Datastructures where Add, Get kth largest are O(log n) and O(1)

Question

Give a data structure that stores comparable objects and supports add() and get(k) operations [get(k) returns the kth smallest element in the data structure (1 <= k <= n)]. get(k) must be O(1) and add() must be O(log n) where n is the number of objects added to the data structure. Give another structure where get(k) is O(log n) and add is O(1)

Answer 1

If I got this interview question I would respond by saying that I am unaware of any such data structures, and suspect that they don't exist. However I suspect that the data structures that the interviewer is thinking of are "sorted array" and "skip list" respectively.

I would then explain that retrieving any element of an array by position is O(1). Figuring out where to insert it is O(log(n)). However the actual insertion is O(n) due to having to move the rest of the array. However the O(n) piece comes with very good constants.

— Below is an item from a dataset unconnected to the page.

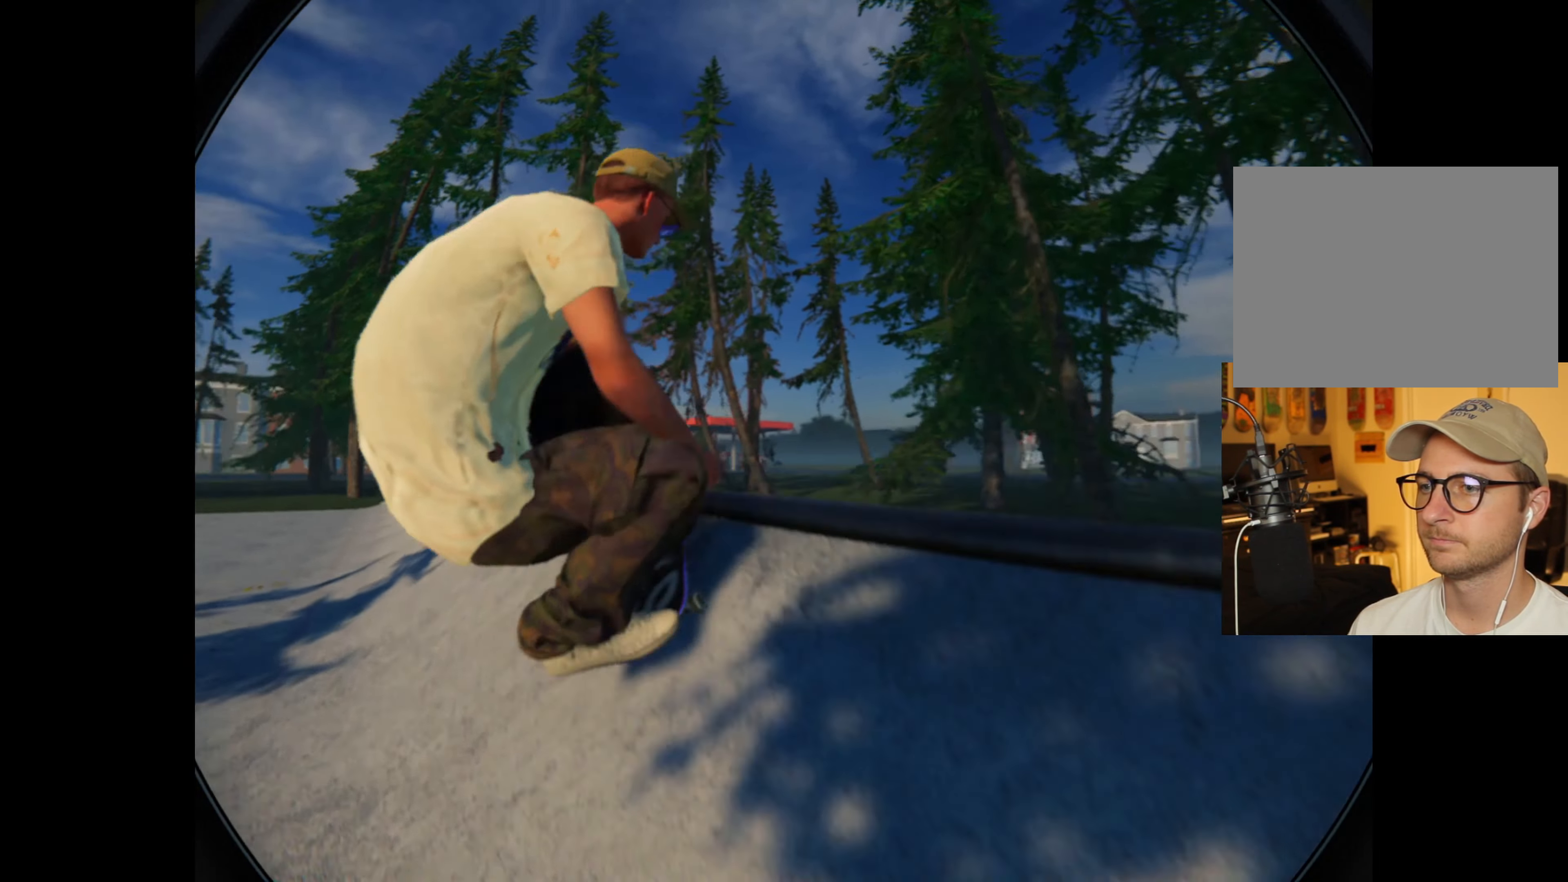
{"dt_ms": 500, "buttons": ["R2"], "left_stick": "down", "right_stick": "down-left", "events": [[200, "right_stick", "down-left"]]}
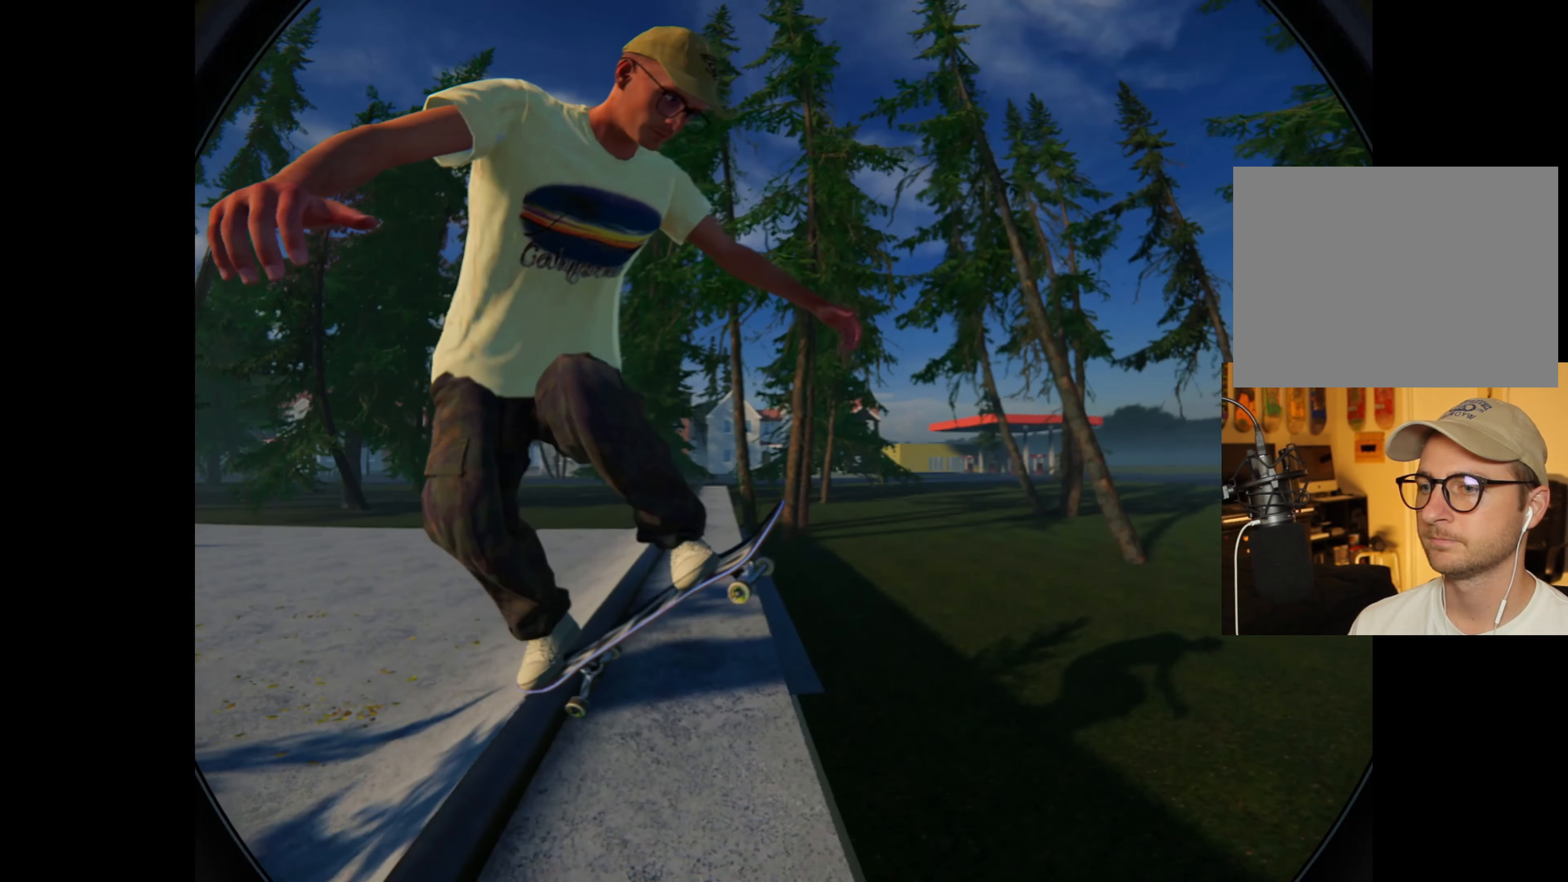
{"dt_ms": 500, "buttons": ["R2"], "left_stick": "right", "right_stick": "left", "events": [[283, "left_stick", "down-right"], [383, "left_stick", "right"], [467, "right_stick", "left"]]}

For the skip list, retrieving is O(log(n)). Inserting involves half of the time only modifying one element, 1/4 of the time editing 2, 1/8 of the time editing 3 and so on, which is an average of 2 elements. That's O(1). However you cannot insert an element without figuring where to put it. And that lookup is O(log(n)). (To make the insert truly O(1) you either need to collect O(log(n)) data on the lookup that you make available to the insert, or you need to create the moral equivalent of a doubly linked skip list.)

Answer 2

There's no way to build a deterministic comparison-based data structure with amortized O(1)-time adds and worst-case O(log n)-time gets. The other configuration cannot be ruled out by an information-theoretic lower bound, but I seriously doubt that anyone knows how to do it.

For the experts: the adversary first adds n items, answering the algorithm's O(n) comparisons in such a way as to leave an antichain of size at least log² n. It then chooses k in such a way that computing get(k) forces the algorithm to do selection on the antichain, incurring a cost of Ω(log² n).

Why can the adversary force such a large antichain? Suppose that the algorithm always left no antichain of more than log² n elements. By Dilworth's theorem, the elements can be partitioned into at most log² n chains, which can be merged using O(n log log n) comparisons, giving a sorting algorithm that uses o(n log n) comparisons and thus a contradiction.

What could your interviewer have meant? It's conceivable to me that if both operations are amortized, then there's a solution. This is a non-canonical relaxation of the requirements, however.